- **Parts of the exercise**:
(1) In the ScanSource interview, how would the passage read from "Baur: The table" up to and including "really specialize, then." if you update it to say "retail" in place of "health care"?
(2) In the ScanSource interview, what does the AppSource offering let resellers do?

──────── Excerpted passage ────────

Baur: Of the 300 or so partners you see here at the conference, over half of them, maybe 70 percent, have an app dev focus or some kind of relationship. There is still another technology play around the endpoints -- there's such a difference for a mobile, rugged device with a battery that lasts eight hours and has business productivity apps. So our customers are well positioned to take advantage of that opportunity, and some of them that don't do app dev will start to do more of that.
CRN: Is ScanSource encouraging that?
Baur: Absolutely. That's part of our AppSource offering where we can offer resellers the opportunity to download and demo apps with no commitment.
CRN: So is it safe to say the role of distribution going forward, especially in mobility and cloud, will be to enable these types of things as well as the fulfillment? Another program of yours partners keep mentioning to me is Sumo, your portal for connecting partners in similar disciplines.
Baur: The table stakes are fulfillment, credit, things like that. We want to be a company where we can share ideas, and to create opportunities among partners who can find partners a lot like them. Out in the global markets, one thing we're driving is focusing on customers already in practices like health care and how to better bring technologies to the vertical. We see that as, 'How do we add to your business strategy?'
CRN: Seems like you'll be driving those partners to get deeper into their verticals and really specialize, then.
Baur: I want these guys to grow. If these guys grow, we're in good shape.
CRN: One of the things that resonated with a lot of the partners here was during the keynote portions where you and Greg [Dixon, ScanSource CTO] mentioned how vendors like Google, with Google Wallet, are becoming more relevant to the mobility conversation than ever. You have to be out in front of which vendors to work with, so are you happy with your vendor mix now?

──────── Records provided ────────

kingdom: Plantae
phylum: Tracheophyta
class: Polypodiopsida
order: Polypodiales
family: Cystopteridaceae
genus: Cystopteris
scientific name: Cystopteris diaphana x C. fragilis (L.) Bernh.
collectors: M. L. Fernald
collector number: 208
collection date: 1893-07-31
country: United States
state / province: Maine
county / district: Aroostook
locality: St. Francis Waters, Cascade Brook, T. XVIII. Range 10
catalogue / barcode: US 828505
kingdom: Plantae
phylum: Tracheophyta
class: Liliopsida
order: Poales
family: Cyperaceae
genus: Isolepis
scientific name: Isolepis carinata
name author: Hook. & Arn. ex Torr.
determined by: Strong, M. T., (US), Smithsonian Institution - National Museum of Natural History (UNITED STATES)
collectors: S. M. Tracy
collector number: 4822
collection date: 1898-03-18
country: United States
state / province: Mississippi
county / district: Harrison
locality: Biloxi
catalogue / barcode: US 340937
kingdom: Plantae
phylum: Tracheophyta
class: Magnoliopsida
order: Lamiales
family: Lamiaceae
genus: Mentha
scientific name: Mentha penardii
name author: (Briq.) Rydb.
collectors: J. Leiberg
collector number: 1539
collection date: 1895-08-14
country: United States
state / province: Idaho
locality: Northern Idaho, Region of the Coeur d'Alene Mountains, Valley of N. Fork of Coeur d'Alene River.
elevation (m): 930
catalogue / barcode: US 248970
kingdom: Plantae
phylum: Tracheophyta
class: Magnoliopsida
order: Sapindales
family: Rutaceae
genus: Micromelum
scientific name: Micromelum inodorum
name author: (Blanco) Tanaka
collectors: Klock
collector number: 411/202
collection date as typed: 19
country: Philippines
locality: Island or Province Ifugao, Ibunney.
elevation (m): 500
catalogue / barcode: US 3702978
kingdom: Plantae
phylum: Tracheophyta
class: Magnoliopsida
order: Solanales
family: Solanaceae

────────

- **Task solutions**:
(1)
Baur: The table stakes are fulfillment, credit, things like that. We want to be a company where we can share ideas, and to create opportunities among partners who can find partners a lot like them. Out in the global markets, one thing we're driving is focusing on customers already in practices like retail and how to better bring technologies to the vertical. We see that as, 'How do we add to your business strategy?'
CRN: Seems like you'll be driving those partners to get deeper into their verticals and really specialize, then.

(2) Download and demo apps with no commitment.